Rose
v.
Village of White Plains

Not overruled or negatively treated on appealinfoCoverage
Appellate Division of the Supreme Court of New York, Second DepartmentOct 20, 1911
146 App. Div. 470 (N.Y. App. Div. 1911)
146 App. Div. 470131 N.Y.S. 334

October 20, 1911.

Humphrey J. Lynch, for the appellant.

H.R. Barrett, for the respondent.


Plaintiff sues to recover a balance due upon contract. Defendant by its answer admits the making of a contract with plaintiff, but alleges that under the terms thereof it was incumbent upon him as a condition precedent to demanding payment thereunder to obtain from the superintendent of highways and president of the village of White Plains certificates in writing as to the completion of the work and file the same with the board of water commissioners, and that such certificates were not obtained and filed. The answer further alleged a failure to comply with the provisions of said contract respecting the hours of employment of laborers, workmen or mechanics, in consequence of which the contract became void. When the action was brought on for trial, a motion was made to dismiss the complaint upon the ground that plaintiff had not fulfilled the contract in respect to the obtaining of certificates, and had violated the same in respect to the other matters referred to. The motion was granted, and from the judgment thereupon entered plaintiff appeals.
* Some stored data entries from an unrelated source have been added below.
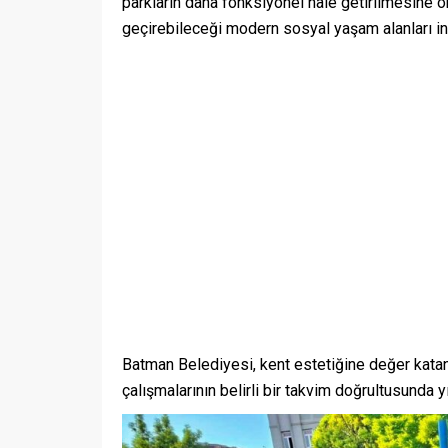
parkların daha fonksiyonel hale getirilmesine önc
geçirebileceği modern sosyal yaşam alanları inş
Batman Belediyesi, kent estetiğine değer katan
çalışmalarının belirli bir takvim doğrultusunda 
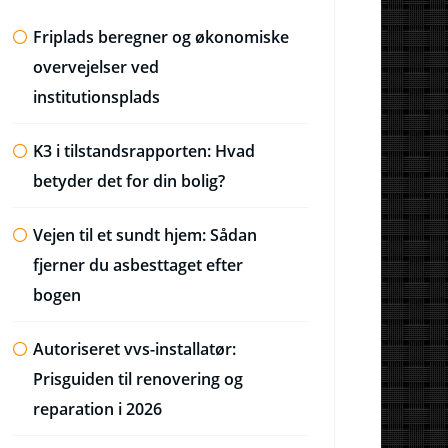
Friplads beregner og økonomiske
overvejelser ved
institutionsplads
K3 i tilstandsrapporten: Hvad
betyder det for din bolig?
Vejen til et sundt hjem: Sådan
fjerner du asbesttaget efter
bogen
Autoriseret vvs-installatør:
Prisguiden til renovering og
reparation i 2026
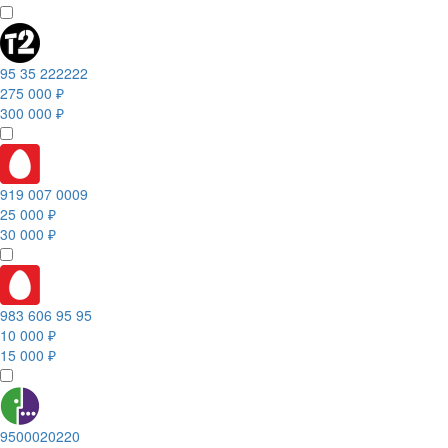
95 35 222222
275 000 ₽
300 000 ₽
919 007 0009
25 000 ₽
30 000 ₽
983 606 95 95
10 000 ₽
15 000 ₽
9500020220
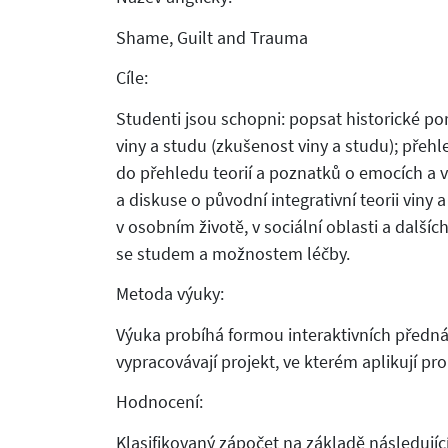
Shame, Guilt and Trauma
Cíle:
Studenti jsou schopni: popsat historické po
viny a studu (zkušenost viny a studu); přehl
do přehledu teorií a poznatků o emocích a 
a diskuse o původní integrativní teorii viny a
v osobním životě, v sociální oblasti a další
se studem a možnostem léčby.
Metoda výuky:
Výuka probíhá formou interaktivních předná
vypracovávají projekt, ve kterém aplikují pro
Hodnocení:
Klasifikovaný zápočet na základě následujíc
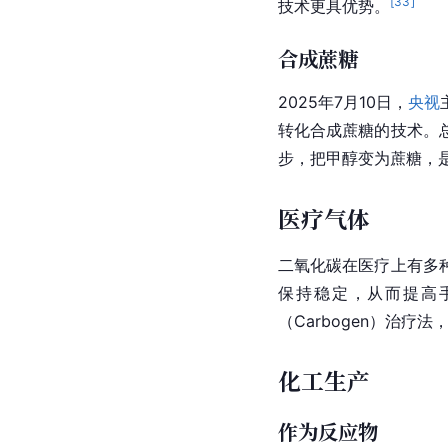
[
33
]
技术更具优势。
合成蔗糖
2025年7月10日，
央视
转化合成蔗糖的技术。
步，把甲醇变为蔗糖，
医疗气体
二氧化碳在医疗上有多
保持稳定，从而提高
（Carbogen）治疗
化工生产
作为反应物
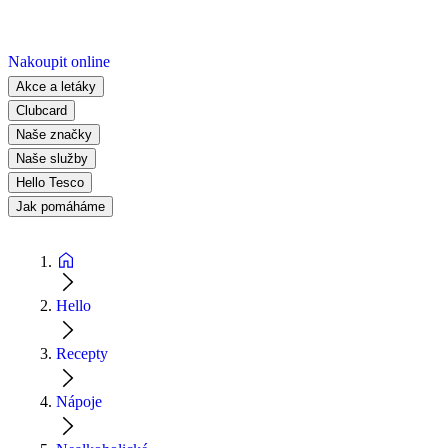
Nakoupit online
Akce a letáky
Clubcard
Naše značky
Naše služby
Hello Tesco
Jak pomáháme
Hello
Recepty
Nápoje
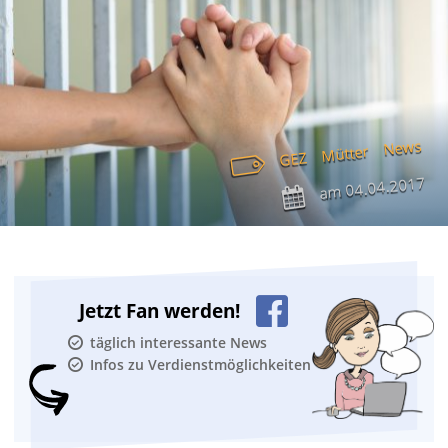
News
Mütter
GEZ
04.04.2017
am
Jetzt Fan werden!
täglich interessante News
Infos zu Verdienstmöglichkeiten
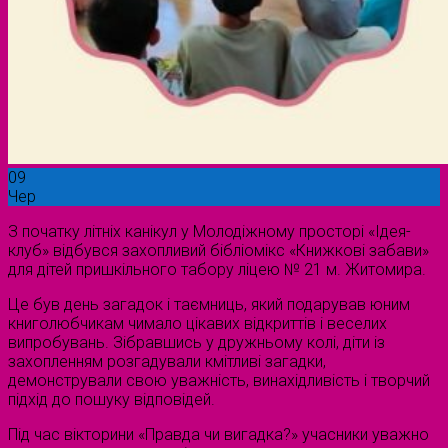
09
Чер
З початку літніх канікул у Молодіжному просторі «Ідея-
клуб» відбувся захопливий бібліомікс «Книжкові забави»
для дітей пришкільного табору ліцею № 21 м. Житомира.
Це був день загадок і таємниць, який подарував юним
книголюбчикам чимало цікавих відкриттів і веселих
випробувань. Зібравшись у дружньому колі, діти із
захопленням розгадували кмітливі загадки,
демонстрували свою уважність, винахідливість і творчий
підхід до пошуку відповідей.
Під час вікторини «Правда чи вигадка?» учасники уважно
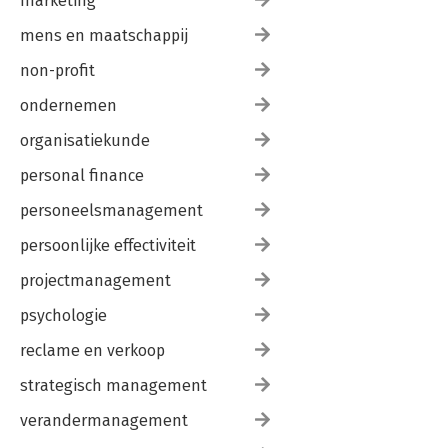
marketing
mens en maatschappij
non-profit
ondernemen
organisatiekunde
personal finance
personeelsmanagement
persoonlijke effectiviteit
projectmanagement
psychologie
reclame en verkoop
strategisch management
verandermanagement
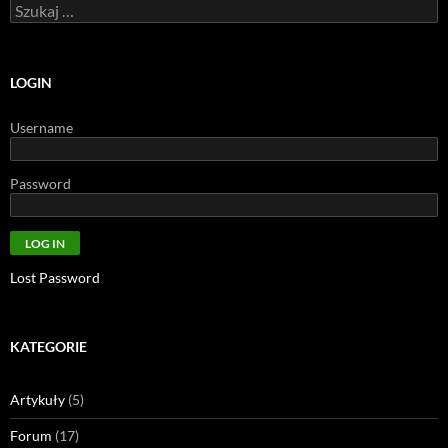
Szukaj:
LOGIN
Username
Password
Lost Password
KATEGORIE
Artykuły
(5)
Forum
(17)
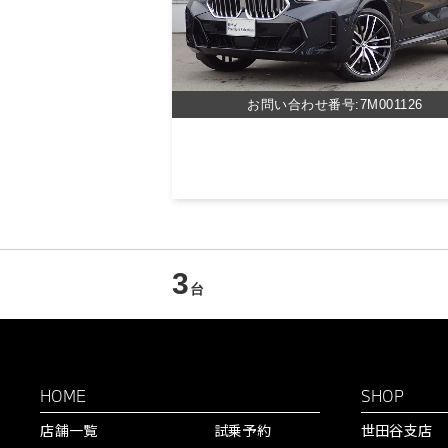
お問い合わせ番号:7M001126
3
台
HOME
SHOP
店舗一覧
試乗予約
世田谷支店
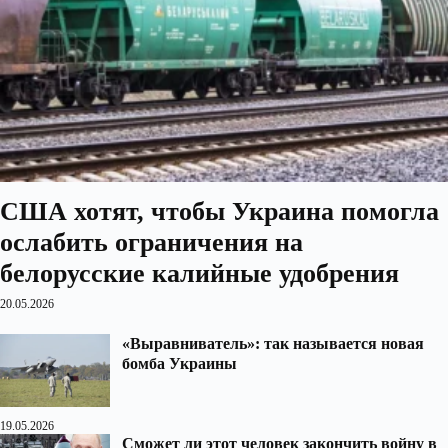
США хотят, чтобы Украина помогла
ослабить ограничения на
белорусские калийные удобрения
20.05.2026
«Выравниватель»: так называется новая
бомба Украины
19.05.2026
Сможет ли этот человек закончить войну в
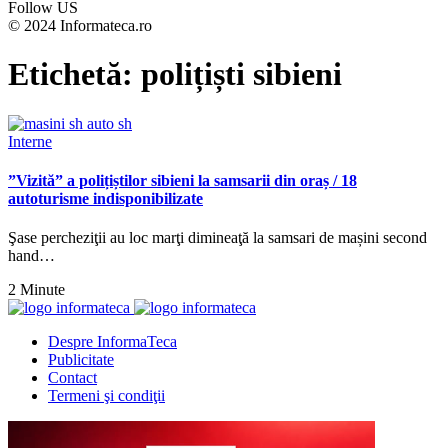
Follow US
© 2024 Informateca.ro
Etichetă:
polițiști sibieni
Interne
”Vizită” a polițiștilor sibieni la samsarii din oraș / 18
autoturisme indisponibilizate
Şase percheziţii au loc marţi dimineaţă la samsari de mașini second
hand…
2 Minute
Despre InformaTeca
Publicitate
Contact
Termeni şi condiţii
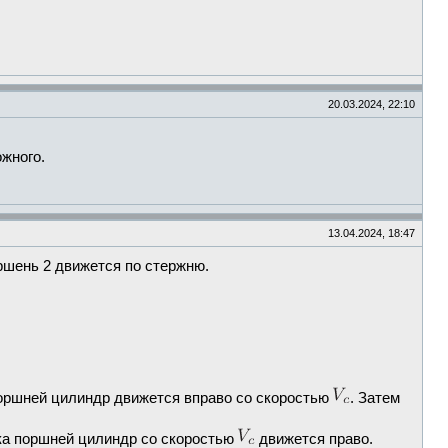
20.03.2024, 22:10
ожного.
13.04.2024, 18:47
ршень 2 движется по стержню.
поршней цилиндр движется вправо со скоростью
. Затем
ока поршней цилиндр со скоростью
движется право.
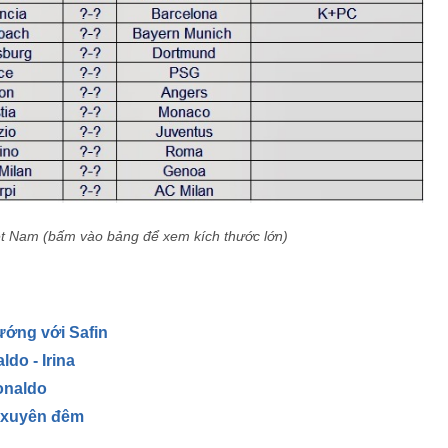
Việt Nam (bấm vào bảng để xem kích thước lớn)
ướng với Safin
do - Irina
onaldo
" xuyên đêm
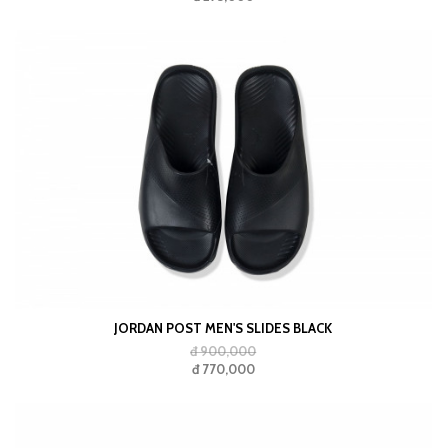
JORDAN POST MEN'S SLIDES BLACK
đ 900,000
đ 770,000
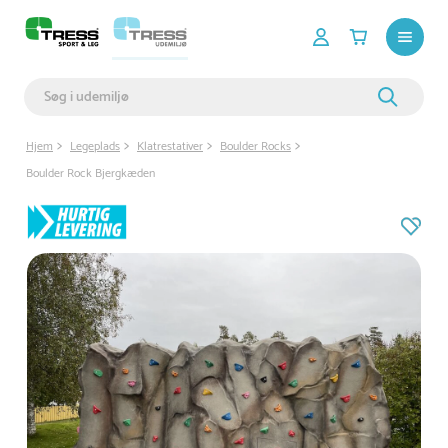
Hjem
Legeplads
Klatrestativer
Boulder Rocks
Boulder Rock Bjergkæden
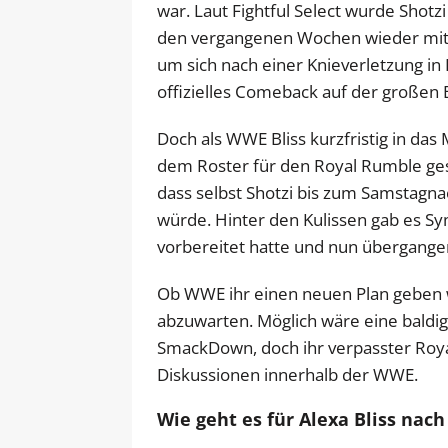
war. Laut Fightful Select wurde Shotz
den vergangenen Wochen wieder mit 
um sich nach einer Knieverletzung in 
offizielles Comeback auf der großen
Doch als WWE Bliss kurzfristig in da
dem Roster für den Royal Rumble gest
dass selbst Shotzi bis zum Samstagnac
würde. Hinter den Kulissen gab es Sym
vorbereitet hatte und nun übergange
Ob WWE ihr einen neuen Plan geben 
abzuwarten. Möglich wäre eine baldi
SmackDown, doch ihr verpasster Royal
Diskussionen innerhalb der WWE.
Wie geht es für Alexa Bliss na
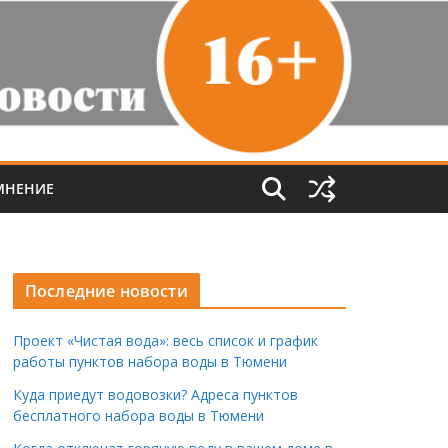
МНЕНИЕ
Последние новости
Проект «Чистая вода»: весь список и график
работы пунктов набора воды в Тюмени
Куда приедут водовозки? Адреса пунктов
бесплатного набора воды в Тюмени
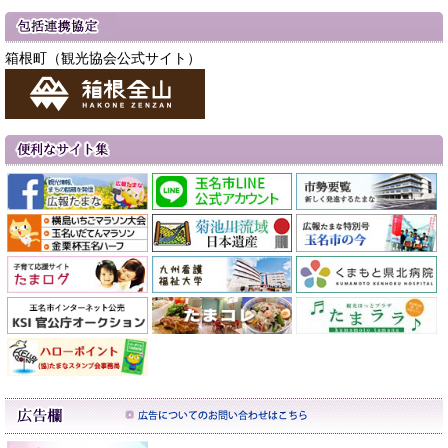
箱根町（観光協会公式サイト）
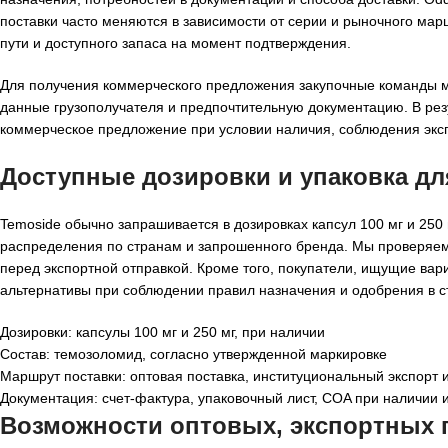
поставки часто меняются в зависимости от серии и рыночного мар
пути и доступного запаса на момент подтверждения.
Для получения коммерческого предложения закупочные команды мо
данные грузополучателя и предпочтительную документацию. В ре
коммерческое предложение при условии наличия, соблюдения экс
Доступные дозировки и упаковка д
Temoside обычно запрашивается в дозировках капсул 100 мг и 250 
распределения по странам и запрошенного бренда. Мы проверяем 
перед экспортной отправкой. Кроме того, покупатели, ищущие ва
альтернативы при соблюдении правил назначения и одобрения в с
Дозировки: капсулы 100 мг и 250 мг, при наличии
Состав: темозоломид, согласно утвержденной маркировке
Маршрут поставки: оптовая поставка, институциональный экспорт 
Документация: счет-фактура, упаковочный лист, COA при наличии 
Возможности оптовых, экспортных п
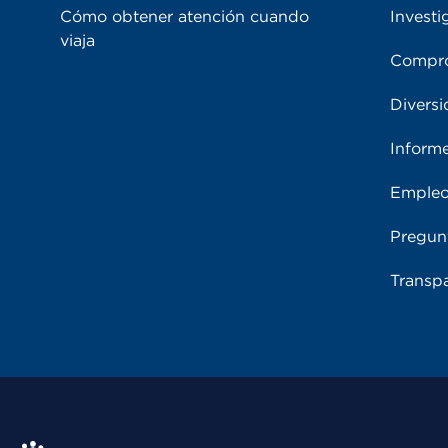
Cómo obtener atención cuando
Investi
viaja
Compro
Diversi
Inform
Emple
Pregun
Transpa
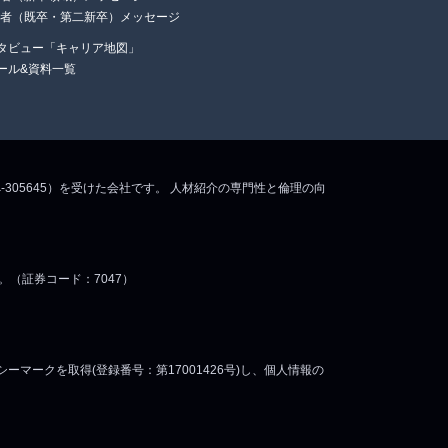
任者（既卒・第二新卒）メッセージ
タビュー「キャリア地図」
ール&資料一覧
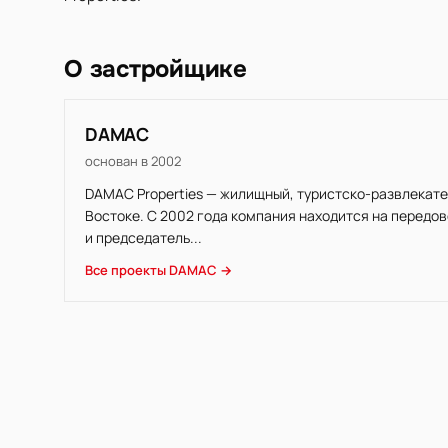
О застройщике
DAMAC
основан в 2002
DAMAC Properties — жилищный, туристско-развлекате
Востоке. С 2002 года компания находится на передо
и председатель...
Все проекты DAMAC →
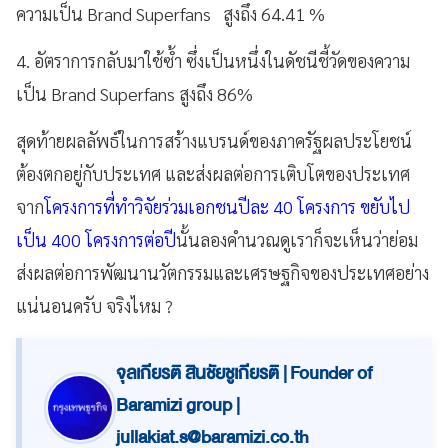
ความเป็น Brand Superfans สูงถึง 64.41 %
4. อัตราการกลับมาใช้ซ้ำ ซึ่งเป็นหนึ่งในดัชนีชี้วัดของความ
เป็น Brand Superfans สูงถึง 86%
สุดท้ายผลลัพธ์ในการสร้างแบรนด์ของภาครัฐผลประโยชน์
ต้องตกอยู่กับประเทศ และส่งผลต่อการเติบโตของประเทศ
จาก
โครงการที่ทำวิจัยร่วมเอกชนปีละ 40 โครงการ ขยับไป
เป็น 400 โครงการต่อปี
นั้นลองคำนวณดูเราก็จะเห็นว่าย่อม
ส่งผลต่อการพัฒนานวัตกรรมและเศรษฐกิจของประเทศอย่าง
แน่นอนครับ จริงไหม ?
จุลเกียรติ สินชัยชูเกียรติ | Founder of
Baramizi group |
jullakiat.s@baramizi.co.th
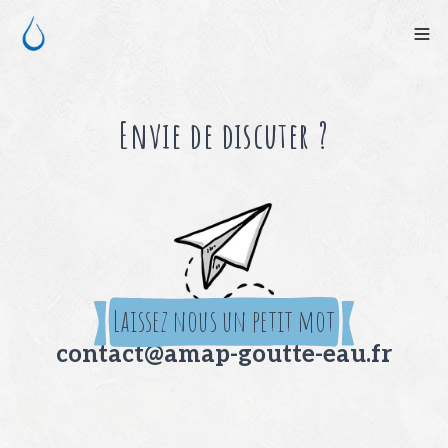
Envie de discuter ?
Laissez nous un petit mot
contact@amap-goutte-eau.fr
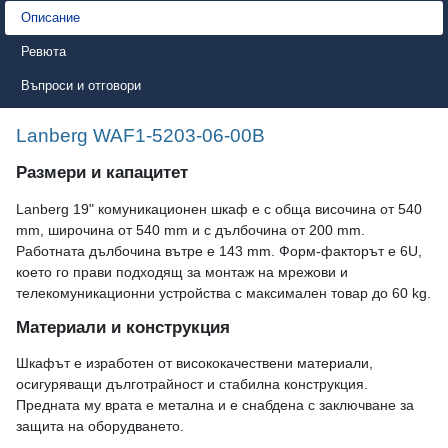
Описание
Ревюта
Въпроси и отговори
Lanberg WAF1-5203-06-00B
Размери и капацитет
Lanberg 19" комуникационен шкаф е с обща височина от 540
mm, широчина от 540 mm и с дълбочина от 200 mm.
Работната дълбочина вътре е 143 mm. Форм-факторът е 6U,
което го прави подходящ за монтаж на мрежови и
телекомуникационни устройства с максимален товар до 60 kg.
Материали и конструкция
Шкафът е изработен от висококачествени материали,
осигуряващи дълготрайност и стабилна конструкция.
Предната му врата е метална и е снабдена с заключване за
защита на оборудването.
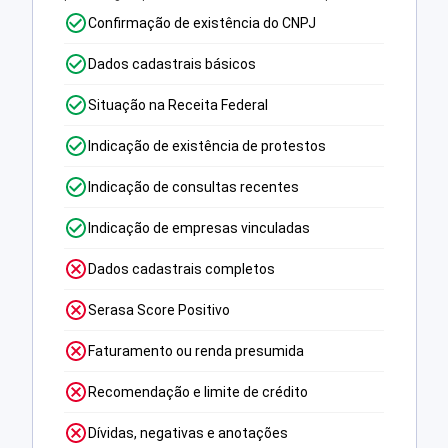
Confirmação de existência do CNPJ
Dados cadastrais básicos
Situação na Receita Federal
Indicação de existência de protestos
Indicação de consultas recentes
Indicação de empresas vinculadas
Dados cadastrais completos
Serasa Score Positivo
Faturamento ou renda presumida
Recomendação e limite de crédito
Dívidas, negativas e anotações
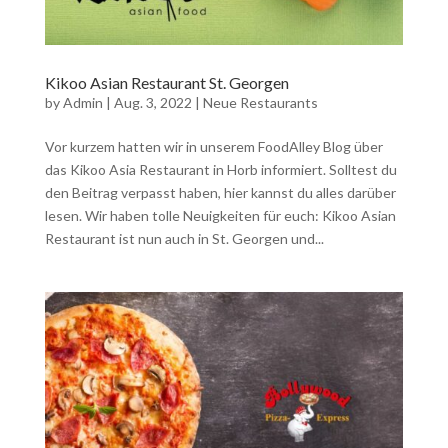
Kikoo Asian Restaurant St. Georgen
by
Admin
|
Aug. 3, 2022
|
Neue Restaurants
Vor kurzem hatten wir in unserem FoodAlley Blog über
das Kikoo Asia Restaurant in Horb informiert. Solltest du
den Beitrag verpasst haben, hier kannst du alles darüber
lesen. Wir haben tolle Neuigkeiten für euch: Kikoo Asian
Restaurant ist nun auch in St. Georgen und...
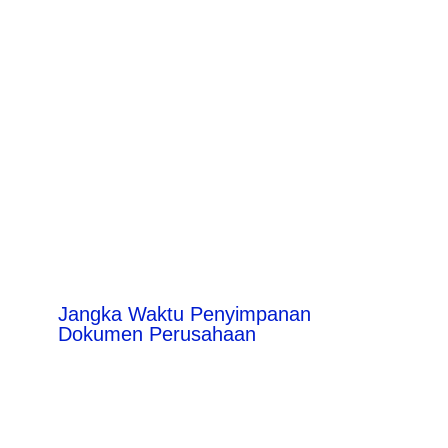
Jangka Waktu Penyimpanan
Dokumen Perusahaan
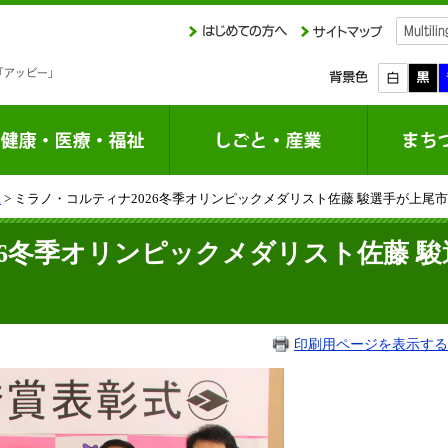
課
> ミラノ・コルティナ2026冬季オリンピックメダリスト佐藤 駿選手が上尾
26冬季オリンピックメダリスト佐藤 
印刷用ページを表示する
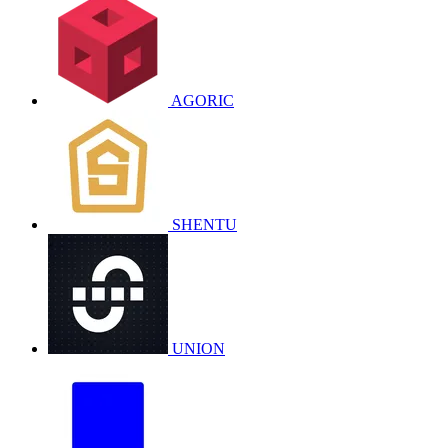
AGORIC
SHENTU
UNION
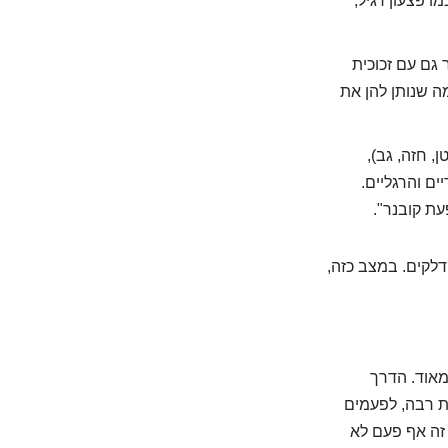
ו פצעון רגיל,
 גם עם זכוכית
ה שנותן להן את
, חזה, גב),
ים והרגליים.
עת קובנר".
דלקים. במצב כזה,
מאוד. הדרך
ות רבה, לפעמים
 זה אף פעם לא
It does not appear from the pleadings that the contract set up in defendant's answer is the same contract which is the basis of plaintiff's cause of action. From the argument of plaintiff's counsel at the time that the motion was made, it would seem, however, that such was the case, for he asked to amend the complaint by alleging a waiver of the production of the certificates, and this motion was granted. There remained, then, as the basis of the motion, only the alleged violation of the contract respecting the employment of labor. Without determining at the present time the effect of such violation, it is sufficient to say that this was matter of proof and not of pleading. Defendant's answer set up an alleged affirmative defense and not a counterclaim. No order was obtained compelling a reply thereto. A defense consisting of new matter not constituting a counterclaim is deemed controverted, and plaintiff without pleading may traverse or avoid it and is entitled to the benefit of every possible answer to it the same as if pleaded. (Nichols Pr. 987, § 883.) The judgment of the County Court of Westchester county should be reversed and a new trial ordered, costs to abide the event.

JENKS, P.J., HIRSCHBERG, THOMAS and CARR, JJ., concurred.

Judgment of the County Court of Westchester county reversed and new trial ordered, costs to abide the event.